Connect-IB driver trace info

When I am using my connect-ib card for rdma communications, I had some seg fault with my application. I was able to get some trace information using fwtrace as follows:

[503:12:30.862093402] I2 rxs_handle_tpt_syndrome: gvmi=0x0000, tag_type=0x1, context_number=0x01f039, rxw_opcode=0x02, psn=0x9189ac

[503:12:32.737484478] I2 starting RXS-tpt/inv error handler for slice: 0x8

[503:12:32.737527108] I2 rxs_handle_tpt_syndrome: gvmi=0x0000, tag_type=0x1, context_number=0x01f039, rxw_opcode=0x02, psn=0xd0b44c

[503:12:32.739025278] I4 handle_any_sx_error: ec_id=0x00, gvmi=0x0, req_res_=0, qpi=0x1f039, error_is_send=1

[503:12:32.739035670] I4 handle_any_sx_error: ec_id=0x00, gvmi=0x0, req_res_=0, qpi=0x1f039, synd=a956

Does this mean something is wrong with my card?

Hi,

I guess the trace is from mlxtrace tool. It is pretty hard to guess what went wrong since we don’t have your piece of code and on call you are getting a segfault. My guess is that these error might related to some issue in MLX5_EVENT_TYPE_CQ_ERROR flow. I also guess dmesg will print something else that might be more related.

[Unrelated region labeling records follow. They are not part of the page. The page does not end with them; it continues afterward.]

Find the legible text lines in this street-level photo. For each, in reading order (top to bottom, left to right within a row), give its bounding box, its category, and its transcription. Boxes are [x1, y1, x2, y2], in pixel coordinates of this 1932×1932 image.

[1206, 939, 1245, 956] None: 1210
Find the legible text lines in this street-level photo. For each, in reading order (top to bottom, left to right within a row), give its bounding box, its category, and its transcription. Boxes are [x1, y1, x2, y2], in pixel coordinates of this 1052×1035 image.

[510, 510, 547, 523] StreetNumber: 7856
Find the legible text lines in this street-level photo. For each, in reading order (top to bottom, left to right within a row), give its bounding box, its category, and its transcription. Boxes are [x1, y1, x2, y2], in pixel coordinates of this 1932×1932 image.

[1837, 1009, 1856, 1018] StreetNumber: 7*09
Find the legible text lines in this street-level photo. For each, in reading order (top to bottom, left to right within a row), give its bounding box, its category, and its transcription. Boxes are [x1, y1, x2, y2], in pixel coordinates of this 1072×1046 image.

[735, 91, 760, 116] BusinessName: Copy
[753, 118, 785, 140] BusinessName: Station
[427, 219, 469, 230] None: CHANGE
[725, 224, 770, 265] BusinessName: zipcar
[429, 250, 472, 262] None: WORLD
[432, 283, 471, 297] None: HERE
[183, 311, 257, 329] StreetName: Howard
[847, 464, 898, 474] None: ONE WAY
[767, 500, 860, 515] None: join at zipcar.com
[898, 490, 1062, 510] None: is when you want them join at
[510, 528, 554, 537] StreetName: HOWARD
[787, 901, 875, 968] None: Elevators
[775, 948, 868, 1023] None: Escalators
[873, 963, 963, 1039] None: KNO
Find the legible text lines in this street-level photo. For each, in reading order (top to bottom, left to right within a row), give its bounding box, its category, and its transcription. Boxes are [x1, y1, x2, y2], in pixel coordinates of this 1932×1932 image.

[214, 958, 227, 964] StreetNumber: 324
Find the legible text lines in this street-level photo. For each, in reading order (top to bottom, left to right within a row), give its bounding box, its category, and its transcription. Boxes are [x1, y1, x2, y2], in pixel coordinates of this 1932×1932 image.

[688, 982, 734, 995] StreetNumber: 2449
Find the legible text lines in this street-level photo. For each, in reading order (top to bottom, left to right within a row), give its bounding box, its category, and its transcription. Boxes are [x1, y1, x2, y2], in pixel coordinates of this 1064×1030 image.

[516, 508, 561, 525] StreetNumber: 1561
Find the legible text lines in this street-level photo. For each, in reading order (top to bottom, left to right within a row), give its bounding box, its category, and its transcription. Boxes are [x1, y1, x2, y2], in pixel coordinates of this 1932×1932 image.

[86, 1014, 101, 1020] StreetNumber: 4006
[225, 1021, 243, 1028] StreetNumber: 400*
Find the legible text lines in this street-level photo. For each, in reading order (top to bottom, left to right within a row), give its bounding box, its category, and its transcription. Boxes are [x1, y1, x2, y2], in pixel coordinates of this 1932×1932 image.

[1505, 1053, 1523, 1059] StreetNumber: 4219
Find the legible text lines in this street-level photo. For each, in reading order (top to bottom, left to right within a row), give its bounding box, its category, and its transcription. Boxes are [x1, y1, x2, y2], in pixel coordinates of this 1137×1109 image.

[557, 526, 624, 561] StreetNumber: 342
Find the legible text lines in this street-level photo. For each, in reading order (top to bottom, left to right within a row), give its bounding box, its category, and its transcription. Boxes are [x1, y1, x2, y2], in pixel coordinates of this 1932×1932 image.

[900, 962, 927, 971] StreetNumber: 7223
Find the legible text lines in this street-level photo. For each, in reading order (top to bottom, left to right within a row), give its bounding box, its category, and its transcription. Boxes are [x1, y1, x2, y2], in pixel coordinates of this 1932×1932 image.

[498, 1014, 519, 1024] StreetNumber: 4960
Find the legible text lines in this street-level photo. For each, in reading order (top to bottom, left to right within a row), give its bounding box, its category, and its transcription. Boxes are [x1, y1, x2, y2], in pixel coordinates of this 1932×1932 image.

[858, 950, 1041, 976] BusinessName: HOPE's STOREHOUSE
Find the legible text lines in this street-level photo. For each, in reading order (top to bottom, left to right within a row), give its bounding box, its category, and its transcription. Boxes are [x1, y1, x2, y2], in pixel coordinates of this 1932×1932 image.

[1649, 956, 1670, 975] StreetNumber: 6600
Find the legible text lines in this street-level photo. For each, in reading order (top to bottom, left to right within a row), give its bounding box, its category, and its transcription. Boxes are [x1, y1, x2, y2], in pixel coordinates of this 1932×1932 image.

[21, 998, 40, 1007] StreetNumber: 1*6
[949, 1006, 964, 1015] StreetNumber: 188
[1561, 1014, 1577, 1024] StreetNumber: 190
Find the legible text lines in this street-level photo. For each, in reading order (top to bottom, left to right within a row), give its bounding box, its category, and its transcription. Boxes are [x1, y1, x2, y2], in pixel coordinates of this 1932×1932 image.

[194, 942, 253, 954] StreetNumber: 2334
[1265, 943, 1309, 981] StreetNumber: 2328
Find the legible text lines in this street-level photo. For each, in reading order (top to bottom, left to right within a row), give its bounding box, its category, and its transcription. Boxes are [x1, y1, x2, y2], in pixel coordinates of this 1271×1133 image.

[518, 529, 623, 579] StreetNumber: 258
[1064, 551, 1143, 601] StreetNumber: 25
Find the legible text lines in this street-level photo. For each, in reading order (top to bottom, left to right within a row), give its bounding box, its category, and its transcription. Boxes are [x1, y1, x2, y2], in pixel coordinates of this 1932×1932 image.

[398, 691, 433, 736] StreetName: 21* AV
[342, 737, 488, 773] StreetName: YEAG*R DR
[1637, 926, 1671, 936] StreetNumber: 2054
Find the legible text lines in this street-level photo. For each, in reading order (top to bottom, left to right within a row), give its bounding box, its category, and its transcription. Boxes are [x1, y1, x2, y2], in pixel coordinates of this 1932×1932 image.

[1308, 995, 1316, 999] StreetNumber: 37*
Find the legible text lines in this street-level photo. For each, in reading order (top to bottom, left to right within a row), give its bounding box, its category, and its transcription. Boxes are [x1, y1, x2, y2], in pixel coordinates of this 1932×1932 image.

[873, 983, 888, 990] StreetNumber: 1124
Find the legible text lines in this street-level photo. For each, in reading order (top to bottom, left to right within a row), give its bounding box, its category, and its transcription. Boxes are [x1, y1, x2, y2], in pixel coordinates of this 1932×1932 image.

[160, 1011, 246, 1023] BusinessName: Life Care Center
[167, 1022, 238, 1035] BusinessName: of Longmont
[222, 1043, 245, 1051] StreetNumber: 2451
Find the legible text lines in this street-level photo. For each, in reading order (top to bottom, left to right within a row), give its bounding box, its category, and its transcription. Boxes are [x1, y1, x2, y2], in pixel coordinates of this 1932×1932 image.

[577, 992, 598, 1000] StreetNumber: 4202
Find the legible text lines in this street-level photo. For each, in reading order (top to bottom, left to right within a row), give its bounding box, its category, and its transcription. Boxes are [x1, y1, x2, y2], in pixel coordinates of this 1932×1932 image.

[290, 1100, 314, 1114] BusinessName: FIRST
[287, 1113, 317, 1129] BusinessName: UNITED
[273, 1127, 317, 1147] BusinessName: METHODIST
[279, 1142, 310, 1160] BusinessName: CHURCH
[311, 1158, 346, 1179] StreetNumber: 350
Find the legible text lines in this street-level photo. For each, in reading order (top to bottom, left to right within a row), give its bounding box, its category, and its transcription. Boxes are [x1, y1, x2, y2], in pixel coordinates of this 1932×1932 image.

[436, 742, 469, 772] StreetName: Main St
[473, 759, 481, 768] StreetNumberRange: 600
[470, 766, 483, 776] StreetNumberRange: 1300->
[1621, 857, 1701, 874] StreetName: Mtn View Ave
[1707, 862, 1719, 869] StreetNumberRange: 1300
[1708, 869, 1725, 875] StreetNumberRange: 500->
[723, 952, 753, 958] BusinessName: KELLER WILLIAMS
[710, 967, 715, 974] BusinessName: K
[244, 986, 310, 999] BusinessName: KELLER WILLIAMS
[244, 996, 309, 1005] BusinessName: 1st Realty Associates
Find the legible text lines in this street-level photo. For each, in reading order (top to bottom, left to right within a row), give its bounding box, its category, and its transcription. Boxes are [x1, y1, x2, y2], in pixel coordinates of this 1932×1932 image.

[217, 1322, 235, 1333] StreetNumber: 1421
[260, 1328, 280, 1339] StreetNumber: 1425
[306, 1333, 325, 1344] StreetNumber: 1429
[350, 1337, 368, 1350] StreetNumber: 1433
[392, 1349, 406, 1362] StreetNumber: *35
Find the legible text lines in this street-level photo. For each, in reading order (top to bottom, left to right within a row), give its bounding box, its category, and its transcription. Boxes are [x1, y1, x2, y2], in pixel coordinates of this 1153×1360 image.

I found a cool feature on-demand paging in the user manual. This features seems to be a good fit for my application. However, while I am evaluating the performance of on-demand paging, I see there is a unexpected behavior. For example, if I just issue rdma operation from same buffers in thousands of iterations. I see there are some page faults reported by the hca even after I prefetch these buffers in the beginning. That’s why I was looking at the trace information to see if my card is ok or not. Do you have any idea why this is happening?